Scrambling to ease an unprecedented vaccine crunch before the winter flu season hits with full force, New York City joined Illinois and New Mexico yesterday in ordering hundreds of thousands of doses of vaccine from Europe, putting increased pressure on the Bush administration to authorize the shipments.
New York Mayor Michael R. Bloomberg (R) announced the city intends to spend $2 million to buy vaccine from manufacturers in Germany and France. When combined with 275,000 doses of vaccine coming from the federal government, the city would have enough to "protect the most vulnerable New Yorkers," he said.
Influenza claims about 36,000 lives annually, and already this year four New York nursing home residents have died from the flu. Bloomberg said he asked federal health officials for the 500,000 doses it says it needs to protect high-risk groups such as infants, senior citizens and patients with weakened immune systems. But when the federal government came up short, he decided to pursue other sources.
The purchase requires approval by the Food and Drug Administration because the vaccines have not been licensed for sale in the United States.
"We are on the hook for 200,000 doses at $10 a pop," Bloomberg said during a news briefing. "We are happy to go on the hook. I am not going to run the risk of not getting vaccine for people who really do need it."
This year's severe vaccine shortage has put the Bush administration in a political bind. Despite consistently opposing efforts to buy lower-cost prescription drugs from other countries, federal health officials are now trying to secure 5 million doses of vaccine from GlaxoSmithKline in Germany and ID Biomedical in Canada.
Health and Human Services Secretary Tommy G. Thompson said during a news conference Oct. 28 that there is a "big difference" between his negotiations with foreign flu vaccine makers and efforts to import prescription drugs.
"This vaccine is going to be inspected by FDA inspectors based upon efficacy, safety, and it's going to go into the plants and do that," he said.
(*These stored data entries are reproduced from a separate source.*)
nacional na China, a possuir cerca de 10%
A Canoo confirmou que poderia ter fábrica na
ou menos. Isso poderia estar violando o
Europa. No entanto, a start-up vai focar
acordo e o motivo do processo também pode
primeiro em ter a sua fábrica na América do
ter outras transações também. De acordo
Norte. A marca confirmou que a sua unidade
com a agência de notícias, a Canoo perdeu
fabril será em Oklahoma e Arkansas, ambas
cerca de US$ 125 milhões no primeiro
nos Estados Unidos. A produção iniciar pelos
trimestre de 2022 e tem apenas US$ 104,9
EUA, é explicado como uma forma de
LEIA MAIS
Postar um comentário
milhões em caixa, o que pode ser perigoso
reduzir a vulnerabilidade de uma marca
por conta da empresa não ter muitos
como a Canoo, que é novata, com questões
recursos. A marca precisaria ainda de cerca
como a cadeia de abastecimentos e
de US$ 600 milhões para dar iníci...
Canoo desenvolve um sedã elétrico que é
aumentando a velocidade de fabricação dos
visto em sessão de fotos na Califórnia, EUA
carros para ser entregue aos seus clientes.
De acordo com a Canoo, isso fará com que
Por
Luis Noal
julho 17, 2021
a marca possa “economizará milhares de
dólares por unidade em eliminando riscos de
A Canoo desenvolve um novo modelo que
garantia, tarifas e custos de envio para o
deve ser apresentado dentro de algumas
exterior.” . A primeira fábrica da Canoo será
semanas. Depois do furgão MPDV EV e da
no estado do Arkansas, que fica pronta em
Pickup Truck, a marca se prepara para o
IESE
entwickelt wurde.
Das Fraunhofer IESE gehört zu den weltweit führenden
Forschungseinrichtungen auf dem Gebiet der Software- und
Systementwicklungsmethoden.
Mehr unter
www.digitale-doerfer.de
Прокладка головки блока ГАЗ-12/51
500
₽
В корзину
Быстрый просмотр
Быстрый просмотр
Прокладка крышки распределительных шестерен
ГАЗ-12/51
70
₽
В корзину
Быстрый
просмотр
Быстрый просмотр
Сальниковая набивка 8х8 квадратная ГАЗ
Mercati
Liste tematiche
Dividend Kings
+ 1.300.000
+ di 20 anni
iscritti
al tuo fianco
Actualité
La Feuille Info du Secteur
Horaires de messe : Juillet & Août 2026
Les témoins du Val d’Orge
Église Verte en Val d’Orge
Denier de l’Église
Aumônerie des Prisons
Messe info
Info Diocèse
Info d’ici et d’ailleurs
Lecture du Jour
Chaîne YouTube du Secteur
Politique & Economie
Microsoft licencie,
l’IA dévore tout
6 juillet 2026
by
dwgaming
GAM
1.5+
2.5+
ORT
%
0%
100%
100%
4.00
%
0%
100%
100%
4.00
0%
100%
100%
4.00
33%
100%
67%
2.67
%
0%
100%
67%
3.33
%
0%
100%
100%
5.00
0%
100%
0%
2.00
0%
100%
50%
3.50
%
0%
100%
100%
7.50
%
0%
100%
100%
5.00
At the time, Thompson said FDA teams were en route to Europe to conduct inspections. "If all goes well, then the vaccines would be available in a matter of a few weeks, probably around the first of December at the earliest, and no later than mid-December at the latest," he said.
Anyone receiving the specially imported vaccine "will be required to sign a consent form which indicates that they understand all of those ramifications," acting FDA Commissioner Lester Crawford said.
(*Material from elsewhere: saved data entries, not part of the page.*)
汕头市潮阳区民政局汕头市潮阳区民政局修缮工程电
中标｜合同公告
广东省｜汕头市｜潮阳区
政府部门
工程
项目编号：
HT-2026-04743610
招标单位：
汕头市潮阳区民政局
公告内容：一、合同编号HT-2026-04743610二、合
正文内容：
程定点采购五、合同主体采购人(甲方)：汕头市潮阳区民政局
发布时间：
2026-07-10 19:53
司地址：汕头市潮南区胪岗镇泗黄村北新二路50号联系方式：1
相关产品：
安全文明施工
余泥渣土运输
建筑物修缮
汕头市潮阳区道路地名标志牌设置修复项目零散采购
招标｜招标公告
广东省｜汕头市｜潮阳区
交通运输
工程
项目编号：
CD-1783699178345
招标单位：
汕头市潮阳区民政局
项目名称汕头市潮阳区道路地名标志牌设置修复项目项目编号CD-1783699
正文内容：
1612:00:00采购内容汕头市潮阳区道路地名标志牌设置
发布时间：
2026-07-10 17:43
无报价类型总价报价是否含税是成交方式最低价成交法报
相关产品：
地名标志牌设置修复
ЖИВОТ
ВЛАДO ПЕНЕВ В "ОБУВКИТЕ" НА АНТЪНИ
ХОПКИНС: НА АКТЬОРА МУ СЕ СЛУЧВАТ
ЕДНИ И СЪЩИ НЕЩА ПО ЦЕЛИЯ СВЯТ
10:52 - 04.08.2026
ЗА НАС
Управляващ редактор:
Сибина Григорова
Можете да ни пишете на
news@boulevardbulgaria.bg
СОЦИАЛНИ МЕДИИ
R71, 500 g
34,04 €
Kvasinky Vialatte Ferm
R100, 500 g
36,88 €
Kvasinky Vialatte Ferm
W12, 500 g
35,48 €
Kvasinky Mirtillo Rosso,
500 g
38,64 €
Bloomberg might not have found the additional vaccine were it not for the battle over drug imports. Illinois Gov. Rod Blagojevich (D) introduced Bloomberg to the European manufacturers. And Blagojevich made those contacts because of a state program that helps Illinois residents buy cheaper medications from outside the United States.
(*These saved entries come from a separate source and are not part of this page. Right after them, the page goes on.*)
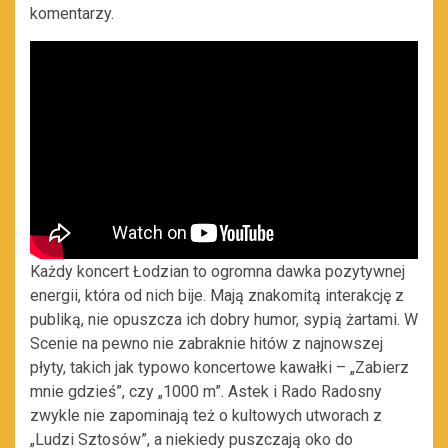
komentarzy.
Każdy koncert Łodzian to ogromna dawka pozytywnej
energii, która od nich bije. Mają znakomitą interakcję z
publiką, nie opuszcza ich dobry humor, sypią żartami. W
Scenie na pewno nie zabraknie hitów z najnowszej
płyty, takich jak typowo koncertowe kawałki – „Zabierz
mnie gdzieś”, czy „1000 m”. Astek i Rado Radosny
zwykle nie zapominają też o kultowych utworach z
„Ludzi Sztosów”, a niekiedy puszczają oko do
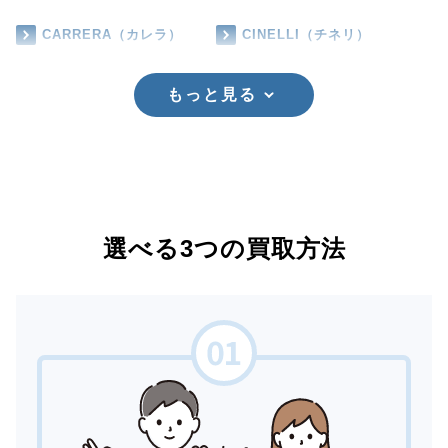
CARRERA（カレラ）
CINELLI（チネリ）
もっと見る
選べる3つの買取方法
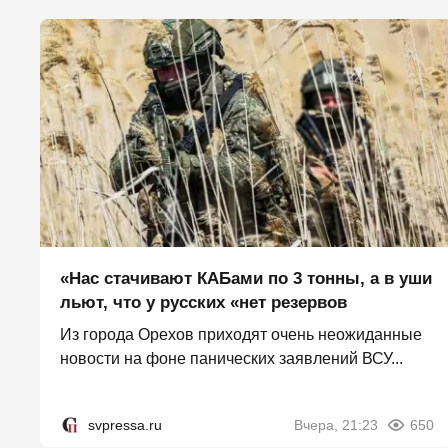
«Нас стачивают КАБами по 3 тонны, а в уши
льют, что у русских «нет резервов
Из города Орехов приходят очень неожиданные
новости на фоне панических заявлений ВСУ...
svpressa.ru
Вчера, 21:23
650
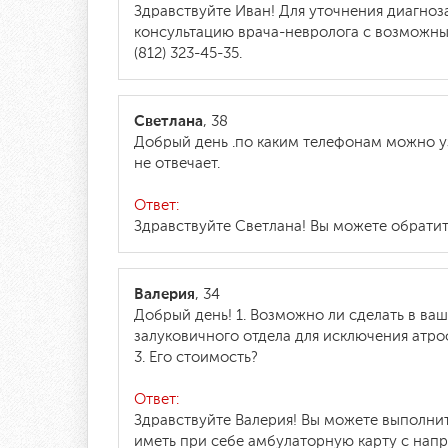
Здравствуйте Иван! Для уточнения диагно
консультацию врача-невролога с возможны
(812) 323-45-35.
Светлана
, 38
Добрый день .по каким телефонам можно у
не отвечает.
Ответ:
Здравствуйте Светлана! Вы можете обратить
Валерия
, 34
Добрый день! 1. Возможно ли сделать в ва
залуковичного отдела для исключения атро
3. Его стоимость?
Ответ:
Здравствуйте Валерия! Вы можете выполнит
иметь при себе амбулаторную карту с напр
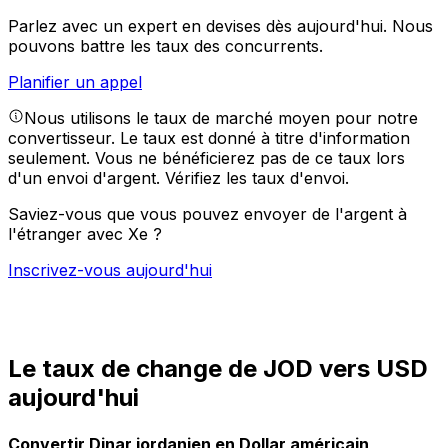
Parlez avec un expert en devises dès aujourd'hui.
Nous
pouvons battre les taux des concurrents.
Planifier un appel
Nous utilisons le taux de marché moyen pour notre
convertisseur. Le taux est donné à titre d'information
seulement. Vous ne bénéficierez pas de ce taux lors
d'un envoi d'argent.
Vérifiez les taux d'envoi.
Saviez-vous que vous pouvez envoyer de l'argent à
l'étranger avec Xe ?
Inscrivez-vous aujourd'hui
Le taux de change de JOD vers USD
aujourd'hui
Convertir Dinar jordanien en Dollar américain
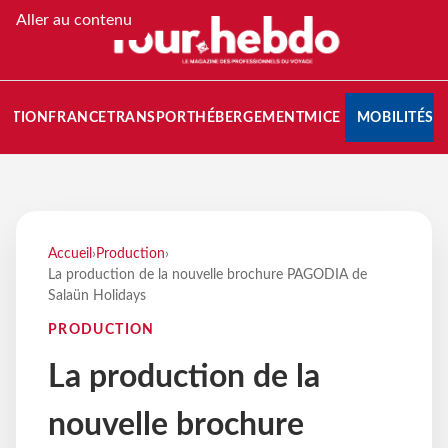
Aller au contenu
NATION
FRANCE
TRANSPORT
HÉBERGEMENT
MICE
MOBILITÉS
Accueil
›
Production
›
La production de la nouvelle brochure PAGODIA de
Salaün Holidays
PRODUCTION
La production de la
nouvelle brochure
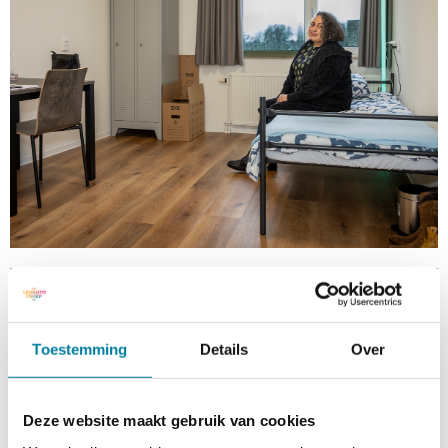
Toestemming
Details
Over
Deze website maakt gebruik van cookies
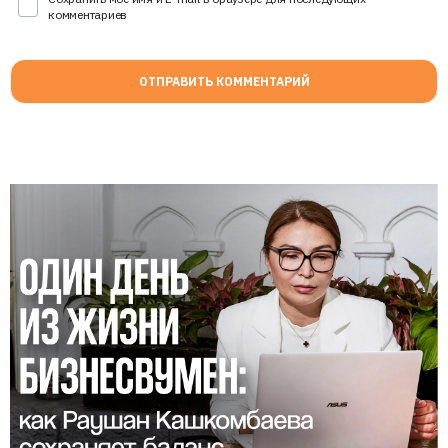
комментариев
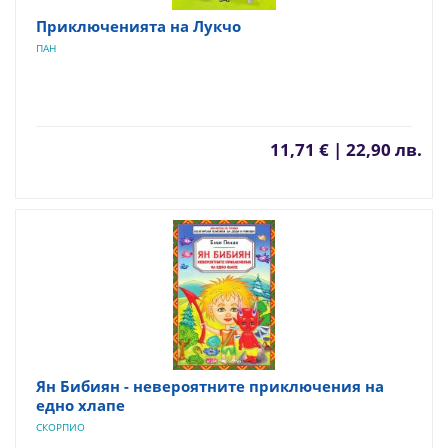
Приключенията на Лукчо
ПАН
11,71 € | 22,90 лв.
Ян Бибиян - невероятните приключения на
едно хлапе
СКОРПИО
Illinois has committed $2.5 million for 300,000 doses of vaccine. If the FDA rejects the state's request, Blagojevich said he hopes to resell the vaccine to other European customers.
"The sooner FDA can get its work completed, the sooner we can bring these vaccines to the United States to the people who need them the most," Blagojevich said. Then, referring to Bloomberg, he added: "Now we have a powerful ally to encourage and persuade FDA to work quickly and swiftly to do the right thing."
In early October, California-based Chiron Corp. announced it had suspended production at its plant outside Liverpool, England, because of bacterial contamination and would not be able to deliver an expected 48 million doses of flu vaccine to U.S. customers.
On Tuesday, the Centers for Disease Control and Prevention announced plans for distributing the remaining 10.3 million doses controlled by the United States to cities and states over the next two months. More than 2 million doses of that supply will not be produced until mid-January, when influenza often is in full bloom.